▸ YOUR ASSIGNMENT:
Pick up the passage on freeganism research and social change below where it stops, and continue it from its last sentence.

When I embarked on my thesis project on freeganism, I envisioned myself as following the model of some of my favourite professors—Patricia Fernandez-Kelly, David Graeber, and Peter Singer come to mind—in combining genuine academic inquiry with a strong commitment to social change. Ít wasn’t enough to just be a neutral observer of a group confronting serious injustices; in my mind, even academics had to take a side, and find a way to give research political significance. I envisioned myself using my study of the freegans to dispel popular myths, recruit new participants, and help the group itself develop. As my thesis sits on my parent’s bookshelf gathering dust, though, I have to admit that I never quite figured out how exactly to spin qualitative interviews and ethnographic observation into environmental justice and economic transformation.
And, to be honest, despite the popularity of “action research” and “public sociology”, I don’t think most researchers know either. Many in the social sciences are captivated by Foucaultian idea that “knowledge equals power”, and yet few, as far as I can tell, can actually explain what this power is good for. All the “Green Revolution” tweets and blogs in the world couldn’t overthrow Iran’s government when the tanks and riot police rolled out, and, as far as I can tell, all the peer-reviewed articles about destruction of the Amazon have done little to stop it. Indeed, if global warming was being reversed in proportion to the volume of academic publications about it, we’d be heading for a new ice age.

(Stored data)
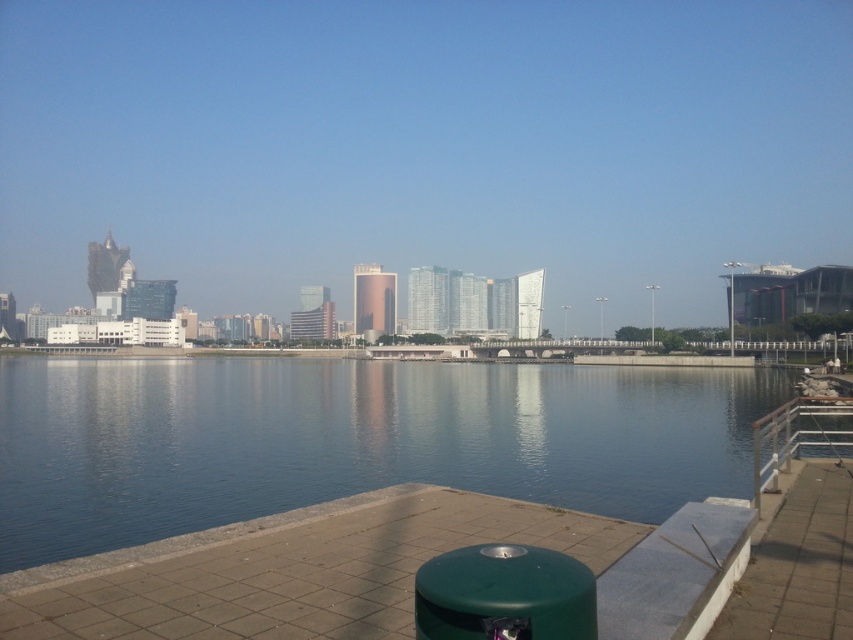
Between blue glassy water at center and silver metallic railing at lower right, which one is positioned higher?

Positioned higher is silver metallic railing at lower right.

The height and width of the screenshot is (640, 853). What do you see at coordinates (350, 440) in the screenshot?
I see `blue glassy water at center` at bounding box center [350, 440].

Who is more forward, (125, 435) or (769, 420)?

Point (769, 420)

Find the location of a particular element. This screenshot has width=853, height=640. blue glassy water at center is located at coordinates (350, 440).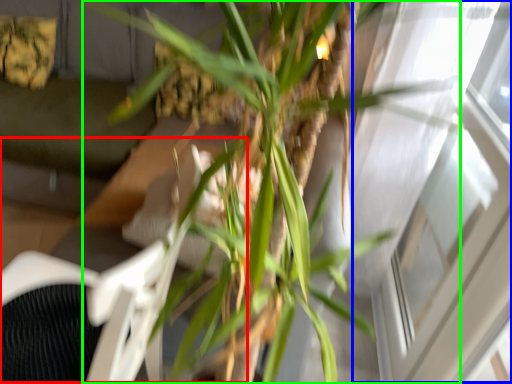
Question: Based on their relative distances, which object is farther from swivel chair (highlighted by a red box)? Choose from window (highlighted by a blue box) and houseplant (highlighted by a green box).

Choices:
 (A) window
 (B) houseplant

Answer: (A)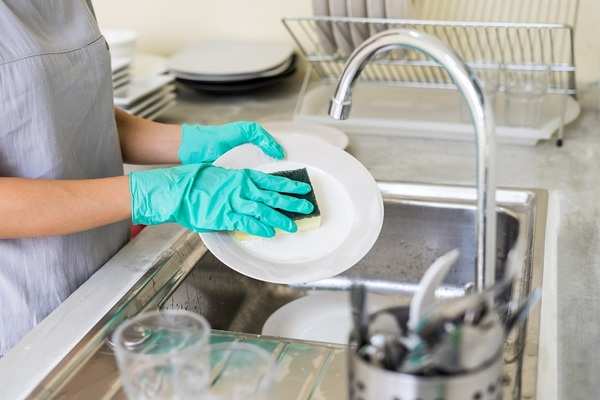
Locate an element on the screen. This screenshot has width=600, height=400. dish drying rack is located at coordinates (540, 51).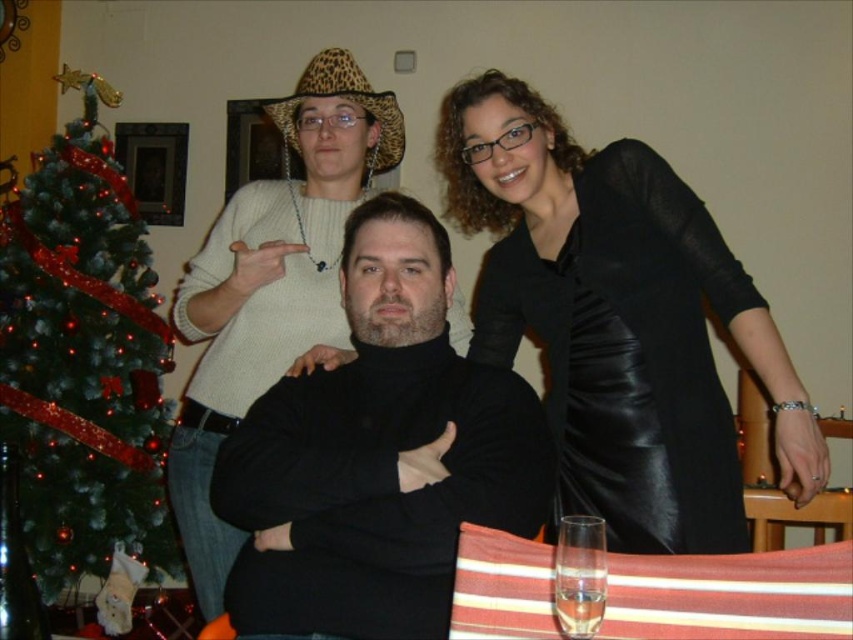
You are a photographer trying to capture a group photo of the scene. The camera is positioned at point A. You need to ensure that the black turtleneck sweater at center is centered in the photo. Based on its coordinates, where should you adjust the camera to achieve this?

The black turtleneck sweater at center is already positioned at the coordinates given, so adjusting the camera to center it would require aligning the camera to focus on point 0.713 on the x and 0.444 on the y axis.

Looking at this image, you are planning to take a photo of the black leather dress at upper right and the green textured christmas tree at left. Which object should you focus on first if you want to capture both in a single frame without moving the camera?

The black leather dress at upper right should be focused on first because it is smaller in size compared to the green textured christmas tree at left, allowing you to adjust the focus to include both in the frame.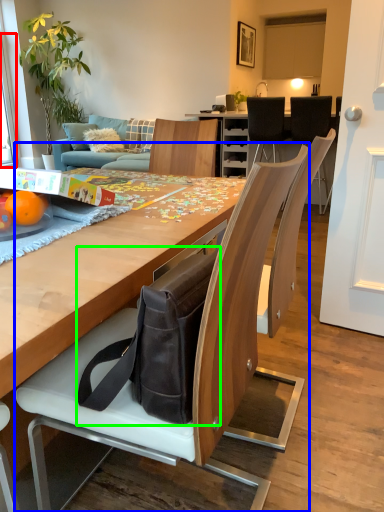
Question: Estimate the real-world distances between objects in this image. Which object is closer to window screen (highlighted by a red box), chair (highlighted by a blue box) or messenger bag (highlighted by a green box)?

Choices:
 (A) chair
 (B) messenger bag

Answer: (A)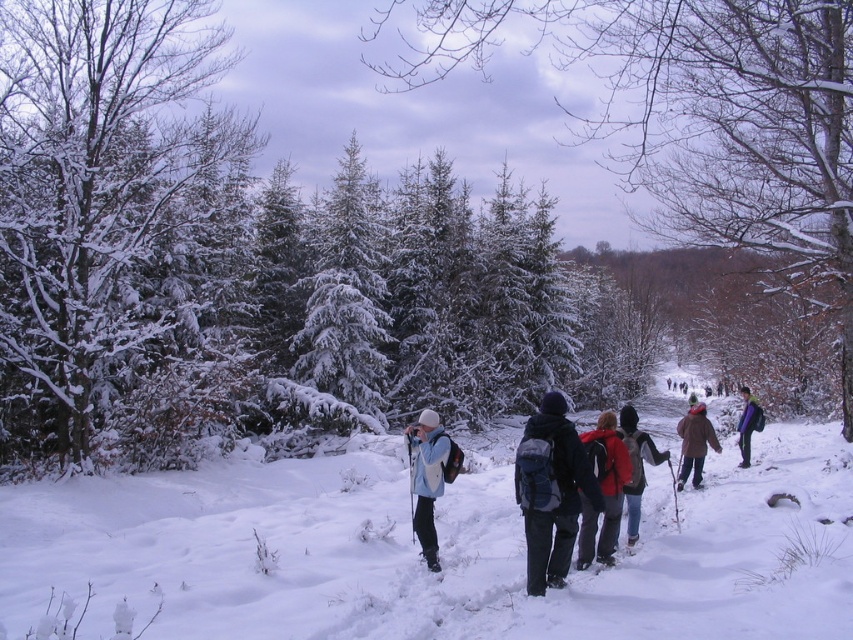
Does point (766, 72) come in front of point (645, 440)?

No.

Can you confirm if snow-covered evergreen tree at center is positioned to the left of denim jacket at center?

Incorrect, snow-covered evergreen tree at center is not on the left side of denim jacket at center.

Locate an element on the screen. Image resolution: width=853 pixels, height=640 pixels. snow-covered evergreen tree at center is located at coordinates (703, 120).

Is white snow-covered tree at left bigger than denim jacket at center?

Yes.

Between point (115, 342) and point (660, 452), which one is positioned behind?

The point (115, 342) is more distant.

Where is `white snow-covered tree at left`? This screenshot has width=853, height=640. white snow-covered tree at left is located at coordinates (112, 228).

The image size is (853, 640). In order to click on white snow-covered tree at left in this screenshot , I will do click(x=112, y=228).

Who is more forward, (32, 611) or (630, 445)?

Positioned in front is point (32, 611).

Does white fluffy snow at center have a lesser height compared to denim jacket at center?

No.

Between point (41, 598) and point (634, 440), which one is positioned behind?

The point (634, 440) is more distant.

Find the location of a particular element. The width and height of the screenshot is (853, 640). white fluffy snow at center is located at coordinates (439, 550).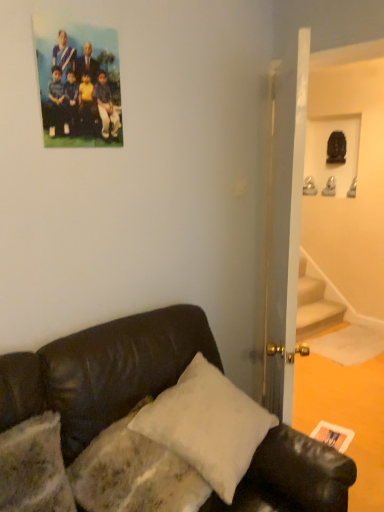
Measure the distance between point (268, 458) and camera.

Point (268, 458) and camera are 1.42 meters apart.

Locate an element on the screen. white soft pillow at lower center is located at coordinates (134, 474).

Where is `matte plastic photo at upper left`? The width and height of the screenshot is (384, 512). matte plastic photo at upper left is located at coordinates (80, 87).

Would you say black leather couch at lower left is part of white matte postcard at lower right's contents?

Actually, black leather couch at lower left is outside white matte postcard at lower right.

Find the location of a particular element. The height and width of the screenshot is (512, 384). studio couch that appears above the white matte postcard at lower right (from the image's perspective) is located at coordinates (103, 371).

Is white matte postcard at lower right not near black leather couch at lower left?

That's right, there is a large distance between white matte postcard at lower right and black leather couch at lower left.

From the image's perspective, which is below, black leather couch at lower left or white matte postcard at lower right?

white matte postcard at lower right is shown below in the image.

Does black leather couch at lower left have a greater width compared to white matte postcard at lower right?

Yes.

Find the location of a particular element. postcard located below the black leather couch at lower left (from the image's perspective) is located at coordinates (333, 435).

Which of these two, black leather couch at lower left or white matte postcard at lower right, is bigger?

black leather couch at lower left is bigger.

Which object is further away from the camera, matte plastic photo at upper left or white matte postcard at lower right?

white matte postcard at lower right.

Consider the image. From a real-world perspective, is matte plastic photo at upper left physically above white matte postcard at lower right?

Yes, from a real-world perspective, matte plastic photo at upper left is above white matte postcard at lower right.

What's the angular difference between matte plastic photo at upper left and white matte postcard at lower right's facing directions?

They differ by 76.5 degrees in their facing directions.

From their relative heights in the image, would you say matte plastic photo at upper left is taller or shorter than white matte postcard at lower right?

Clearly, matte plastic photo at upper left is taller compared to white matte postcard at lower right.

▸ RESPONSE:
What I’m getting at, in a roundabout way, is that I think a lot of researchers make promises they can’t keep. In our quest for data, we all too often confuse researching helping people with actually doing it. And, worse, we use our nebulous good intentions to convince people to participate in studies, without the slightest clue of how we will ever actually follow through on these intentions. In reality, most research is self-interested: it’s about getting titles and degrees and tenure, and the social benefits are an externality.
By no means do I think that the idea of “research-activism” should be abandoned. That said, this summer I am being careful about the promises I make. While it kills me to say it, I am open with myself and others about how little a master’s student can do in the face of corrupt nation-states and big-oil. What I can offer, though, is a chance for people to tell their stories—to give them a voice, if not to guarantee an audience.
– – – – –
Today I had an interview with the founder of a rather legendary environmental movement in Ecuador. It wasn’t the most successful interview in the world—I’ll blame language barriers, and my own awkwardness—but I snagged some useful data and came that much closer to believing that yes, really, I will have a thesis. As usual, though, the most informative experience I had was an unexpected one.
I flagged a cab outside the office. I started chatting with the driver, and eventually managed to steer the conversation from an incredibly important topic—whether Holland or Spain is going to win on Sunday—to a somewhat more trivial one—whether Ecuador should rape and pillage the world’s most biodiverse rainforest in pursuit of oil. While usually when I ask about Yasuní, I get a short and equivocal answer, in this case I scored a life story.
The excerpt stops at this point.